§ MATERIAL FOR THIS TASK:
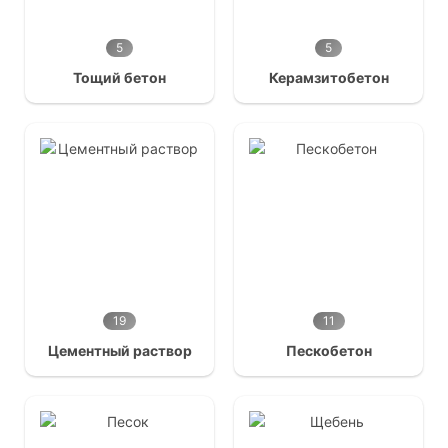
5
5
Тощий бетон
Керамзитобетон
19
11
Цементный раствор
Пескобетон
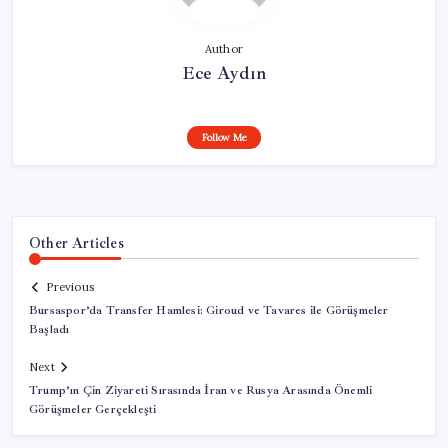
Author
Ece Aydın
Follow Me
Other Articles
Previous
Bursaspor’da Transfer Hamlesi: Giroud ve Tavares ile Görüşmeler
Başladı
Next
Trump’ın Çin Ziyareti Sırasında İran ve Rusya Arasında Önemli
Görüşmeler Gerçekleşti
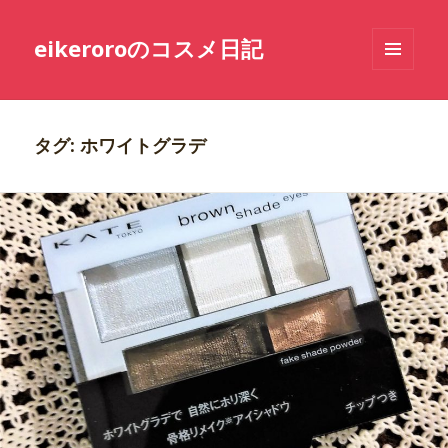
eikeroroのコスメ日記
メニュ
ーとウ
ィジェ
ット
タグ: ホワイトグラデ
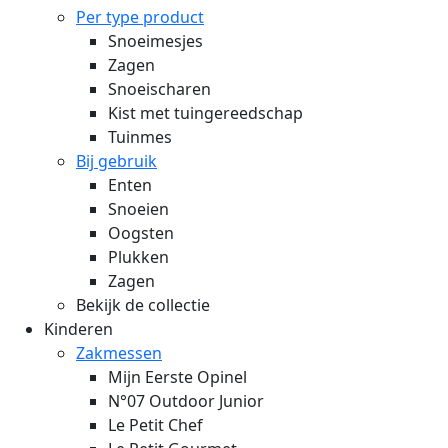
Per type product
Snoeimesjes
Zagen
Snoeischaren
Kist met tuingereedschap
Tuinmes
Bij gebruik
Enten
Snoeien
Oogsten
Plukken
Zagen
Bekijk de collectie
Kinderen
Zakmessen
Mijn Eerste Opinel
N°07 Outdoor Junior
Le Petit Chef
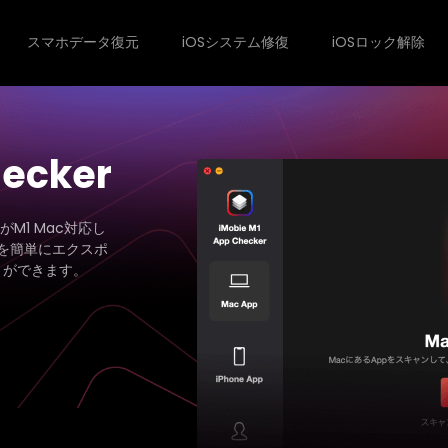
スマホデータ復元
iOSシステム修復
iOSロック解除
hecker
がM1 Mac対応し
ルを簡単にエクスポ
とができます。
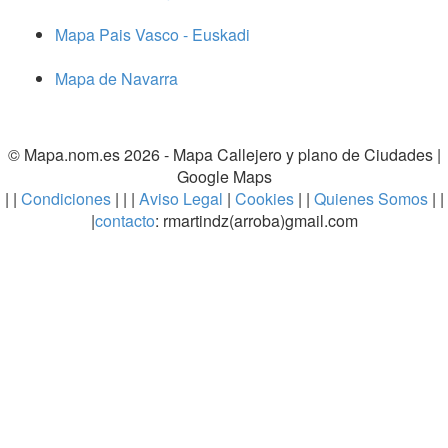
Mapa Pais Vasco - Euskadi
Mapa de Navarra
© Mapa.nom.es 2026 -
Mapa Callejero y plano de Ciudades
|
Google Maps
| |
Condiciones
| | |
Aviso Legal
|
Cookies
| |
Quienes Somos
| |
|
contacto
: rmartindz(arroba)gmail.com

§ EXERCISE REQUIREMENTS: Reproduce every line of the material above verbatim, leaving out the pictures.

§ TASK RESULT:
5
5
Тощий бетон
Керамзитобетон
19
11
Цементный раствор
Пескобетон
Author
Ece Aydın
Follow Me
Other Articles
Previous
Bursaspor’da Transfer Hamlesi: Giroud ve Tavares ile Görüşmeler
Başladı
Next
Trump’ın Çin Ziyareti Sırasında İran ve Rusya Arasında Önemli
Görüşmeler Gerçekleşti
eikeroroのコスメ日記
メニュ
ーとウ
ィジェ
ット
タグ: ホワイトグラデ
Per type product
Snoeimesjes
Zagen
Snoeischaren
Kist met tuingereedschap
Tuinmes
Bij gebruik
Enten
Snoeien
Oogsten
Plukken
Zagen
Bekijk de collectie
Kinderen
Zakmessen
Mijn Eerste Opinel
N°07 Outdoor Junior
Le Petit Chef
スマホデータ復元
iOSシステム修復
iOSロック解除
hecker
がM1 Mac対応し
ルを簡単にエクスポ
とができます。
Mapa Pais Vasco - Euskadi
Mapa de Navarra
© Mapa.nom.es 2026 -
Mapa Callejero y plano de Ciudades
|
Google Maps
| |
Condiciones
| | |
Aviso Legal
|
Cookies
| |
Quienes Somos
| |
|
contacto
: rmartindz(arroba)gmail.com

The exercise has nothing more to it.